**Aim of the task:**
Rewrite the paragraph in the selected text that begins "The Manager receives no compensation" as a short bulleted list that keeps its main facts.

**Selected text:**
● ● ● ● ● ● ●

The Manager receives no compensation from investment managers of the underlying
funds. Occasionally, certain employees of the Manager are invited to speak at a
conference or other educational events sponsored or hosted by investment managers. In
such cases, employees may accept complimentary admission to the events. Additionally,
on occasion certain employees are asked to participate on the Advisory Board of the
underlying funds and may have related travel and accommodation expenses paid by the
respective Advisory Board.
Allocation Policy As a matter of policy, FEG seeks to fairly and equitably allocate investment opportunities
among its clients. FEG will maintain records of which clients have expressed an interest
in private placement investment opportunities and are eligible to investment in such
opportunities (“Eligible Clients”), as well as which clients have been offered and have
participated in private placement investment opportunities. FEG will generally seek to
allocate the investment opportunity in the full amount requested by each Eligible Client.

● ● ● ● ● ● ●

**Stored data:**
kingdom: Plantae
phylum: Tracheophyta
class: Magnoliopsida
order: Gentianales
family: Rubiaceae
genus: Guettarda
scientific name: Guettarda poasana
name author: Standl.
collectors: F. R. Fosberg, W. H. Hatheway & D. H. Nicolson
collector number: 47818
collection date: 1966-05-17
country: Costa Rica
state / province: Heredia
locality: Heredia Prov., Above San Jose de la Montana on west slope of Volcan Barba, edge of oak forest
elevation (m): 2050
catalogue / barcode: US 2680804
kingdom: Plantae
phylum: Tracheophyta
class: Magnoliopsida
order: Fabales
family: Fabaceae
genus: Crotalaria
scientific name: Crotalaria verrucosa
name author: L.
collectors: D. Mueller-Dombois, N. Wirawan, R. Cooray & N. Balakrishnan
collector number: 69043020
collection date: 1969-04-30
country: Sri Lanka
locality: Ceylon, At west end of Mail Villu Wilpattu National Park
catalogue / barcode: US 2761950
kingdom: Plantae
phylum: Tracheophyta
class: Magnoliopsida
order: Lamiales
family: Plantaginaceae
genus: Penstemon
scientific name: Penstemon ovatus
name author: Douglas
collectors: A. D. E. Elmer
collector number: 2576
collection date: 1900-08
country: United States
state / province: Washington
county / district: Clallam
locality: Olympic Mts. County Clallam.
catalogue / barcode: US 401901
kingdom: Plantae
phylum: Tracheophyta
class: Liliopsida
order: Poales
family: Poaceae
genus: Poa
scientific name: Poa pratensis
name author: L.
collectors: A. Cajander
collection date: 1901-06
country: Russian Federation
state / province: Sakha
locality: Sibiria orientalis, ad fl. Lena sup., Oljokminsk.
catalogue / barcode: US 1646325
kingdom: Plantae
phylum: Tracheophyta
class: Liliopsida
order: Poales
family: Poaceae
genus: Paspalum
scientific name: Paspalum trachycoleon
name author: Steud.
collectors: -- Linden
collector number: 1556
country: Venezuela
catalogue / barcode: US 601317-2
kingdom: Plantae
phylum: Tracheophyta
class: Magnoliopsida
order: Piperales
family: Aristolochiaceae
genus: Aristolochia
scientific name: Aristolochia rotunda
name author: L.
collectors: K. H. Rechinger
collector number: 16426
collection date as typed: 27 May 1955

● ● ● ● ● ● ●

**Exercise response:**
- The Manager gets no pay from investment managers of the underlying funds.
- Some employees are sometimes invited to speak at conferences or other educational events that investment managers sponsor or host. In those cases they may accept free admission.
- Some employees are sometimes asked to serve on the Advisory Board of the underlying funds. That Advisory Board may pay their related travel and lodging costs.